Artificial Caves

rhychydwr1

Active member
cap 'n chris said:
I know there's one locally to Mendip which cost somewhere in the region of 7 grand and is little more than a plastic box which is an embarrassment to cavers, apparently.

OK, I give up, what is it?  Is it Templeton?
 

Roger W

Well-known member
Alkapton said:
How would one dig an artificial cave?

Could a boulder choke ever be described as artificail, even if it is in an artificial cave?

It depends what you mean by "artificial cave" - the term seems to have been used in more than one way in this thread.

You can manufacture something out of bits of concrete pipe, hardboard and polyfilla to create something for people to crawl through - for the uninitiated to find out what a crawl feels like, or for the real hard (and thin) men to see how small a gap they can squeeze through...

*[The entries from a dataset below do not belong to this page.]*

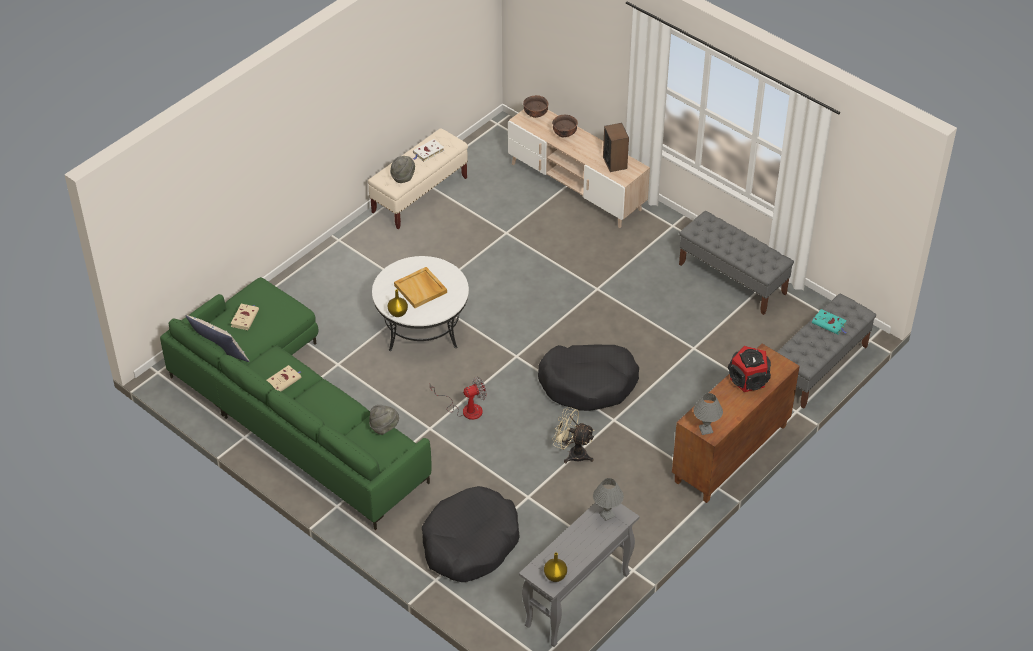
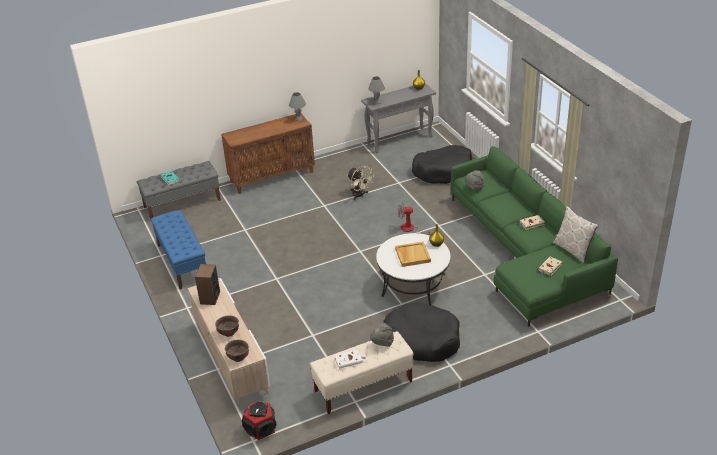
camera: 155 degrees left, 10 degrees down
(588, 383) = (325, 226): black dog bed -> black dog bed (421, 340)
(732, 279) = (182, 262): grey bench -> blue bench
(748, 379) = (254, 133): speaker -> speaker (260, 429)

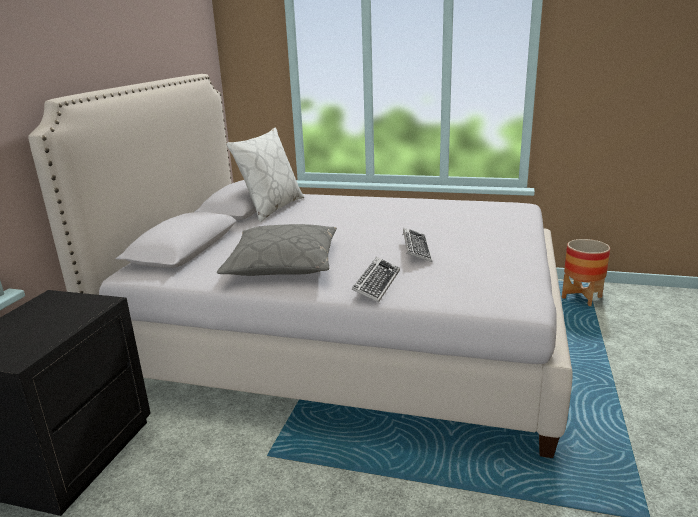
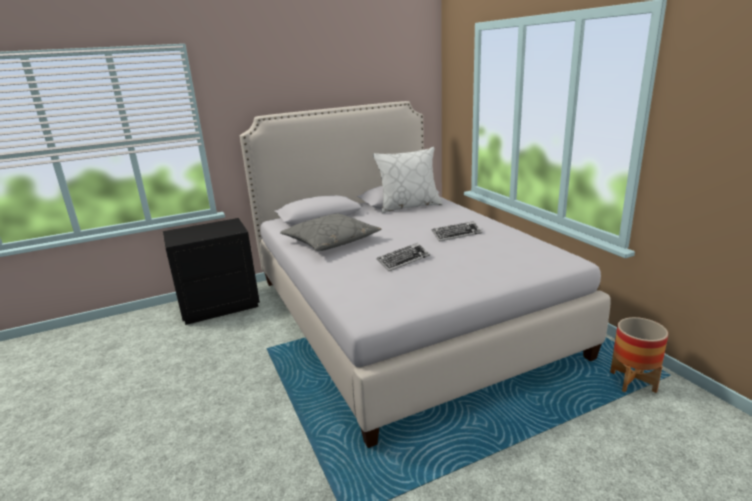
camera: 50 degrees right, 0 degrees up
(376, 284) = (336, 270): keyboard -> keyboard (456, 234)

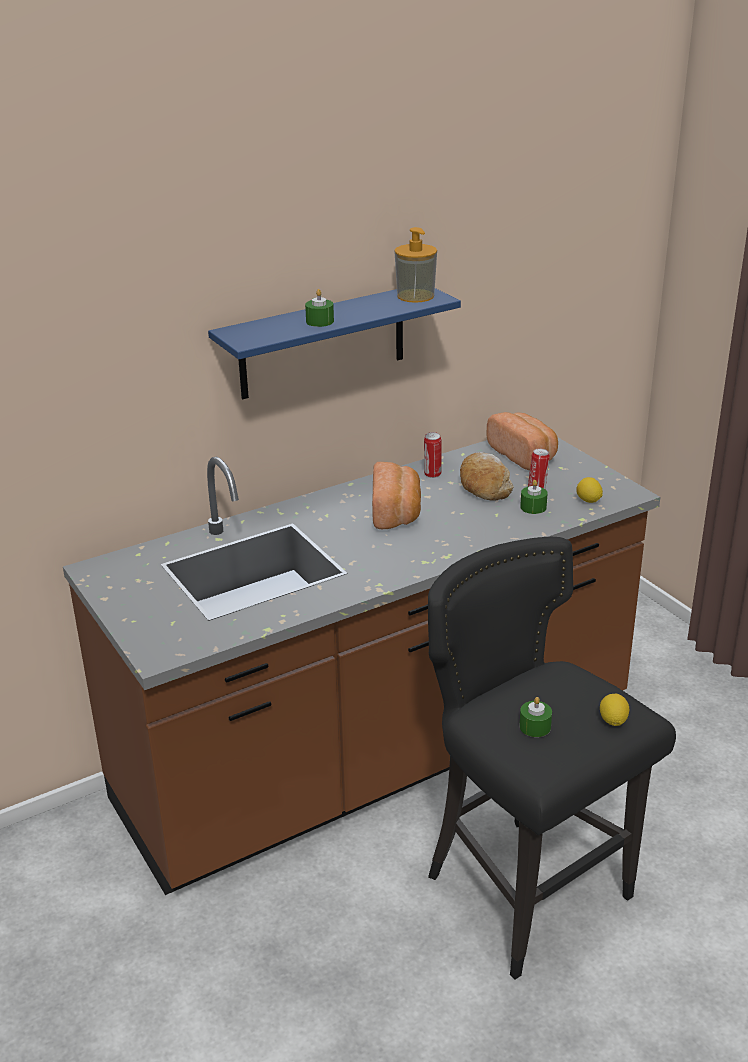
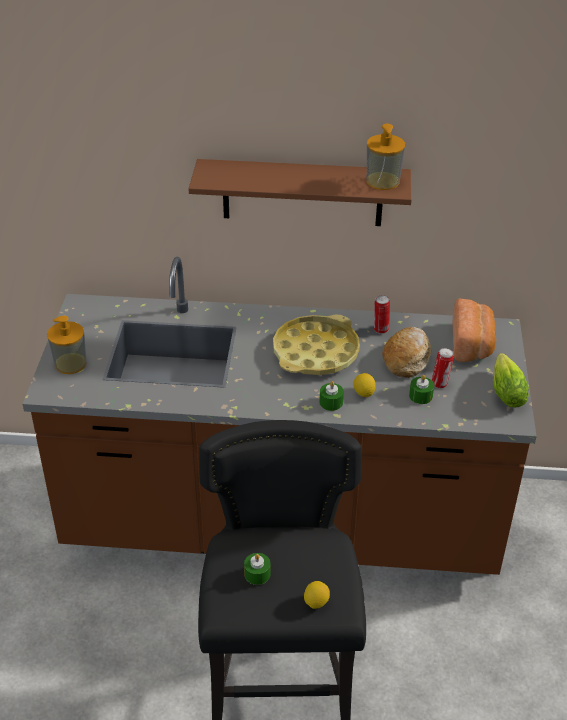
camera: 35 degrees right, 10 degrees up
(152, 622) = (70, 363): none -> soap dispenser
(320, 321) = (279, 180): green candle -> green candle (331, 402)
(322, 342) = (302, 192): blue shelf -> brown shelf
(397, 513) = (315, 352): bread -> yellow tray
(588, 501) = (471, 411): lemon -> lemon (363, 393)
(594, 476) = (506, 390): none -> lettuce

You can blast out a long tunnel into a hillside to drain water from a mine or under a town to carry away the effluent...

You can honeycomb a hillside with tunnels while mining for sand or chalk...

You can create an underground passageway by tunnelling, cut-and-cover, or by building against a cliff face, to create an imitation cave like the one in the theme park in Shenzhen or Pavey's Cave/Aquarium Cave/Waterfall Cave/Whatever in Cheddar Gorge...

And if you want an artificial boulder choke in your artificial cave, I don't see why you shouldn't have one.  You could artistically arrange a suitable pile of limestone boulders or chunks of expanded polystyrene to suit your purpose...

I heard somewhere that most of the caves on Mendip are artificial, anyway... ;)

 

Elaine

Active member
rhychydwr1 said:
cap 'n chris said:
I know there's one locally to Mendip which cost somewhere in the region of 7 grand and is little more than a plastic box which is an embarrassment to cavers, apparently.

OK, I give up, what is it?  Is it Templeton?

Blinking cheek!      :mad:


;)
 

Aubrey

Member
Elaine said:
rhychydwr1 said:
cap 'n chris said:
I know there's one locally to Mendip which cost somewhere in the region of 7 grand and is little more than a plastic box which is an embarrassment to cavers, apparently.

OK, I give up, what is it?  Is it Templeton?

Blinking cheek!       :mad:

Templeton cost more than 7 grand? :blink:


;)
 

Pegasus

Administrator
Staff member
https://news.artnet.com/exhibitions/lascaux-cave-paintings-replica-780452

Would love to go...
 
(y) Two year ago we had one at a primary school fair came on a trailer from Clapham  (Yorkshire) all the teachers were impressed and enjoyed a trip before the kids what was good was it went allover the place inside  and 50m  long!
Better still it had video to see all was well and detachable panels to quickly let anyone out for any reason!! :ras: :D :eek:
The only "fault "was inside would have been better a limestone white shade instead of dull grey .
As a cave it was like a side bit in Easegill  good value at ?2 at the time :)
 

Kenilworth

New member
I have been in a couple of artificial caves. One is in the Museum of Natural History in Cincinnati, Ohio, and gives a decent impression of what an actual tourist cave might be like. It is lighted, includes a running stream, off-limits side passages, and a few opportunities for crawling and squeezing. The most unnatural features, as I recall, are a few small bat exhibits set into the walls. It is interesting to stand outside and see how many people are too terrified to enter.

The other was constructed by a Kentucky caving club and is made entirely of cardboard boxes. It is housed in a lodge basement and is surprisingly extensive and labyrinthine but not at all cave-like. I can imagine that both might attract a few people to caves, but I'm not sure, from watching people experience them, that they made the most of a teaching opportunity.
 
Went in an artificial cave at Center Parcs Sherwood Forest with my grand kids over New Year. Not bad. They loved it and we even got a badge - just like open water diving! Took about an hour with a leader so not wildly adventurous but the kids are quite young. Plenty of crawling, ups and downs in a fibre glass cave that was quite like the rock passage above Niagara to Eerie Pot but with sharper bends and included a ball pond 'sump' at one point. Advantages: totally safe with escape hatches if anyone has a claustrophobic wobbler, needs no kit, clean and dry, parents happy to let loony Grandy take the grandkids and less than 30m from the bar! Disadvantages: lacks the abject misery of caving in nearby Derbyshite i.e. no mud and far too hot in the absence of a Speedwell style streamway or a nice proper sump to immerse oneself in. The grand kids will experience these delights elsewhere in due course!
Nowhere near as useful for experienced cavers as a climbing wall is to climbers; the only way to get fit for caving is to go caving and artificial caves like this are just not long enough or cold enough or wet enough.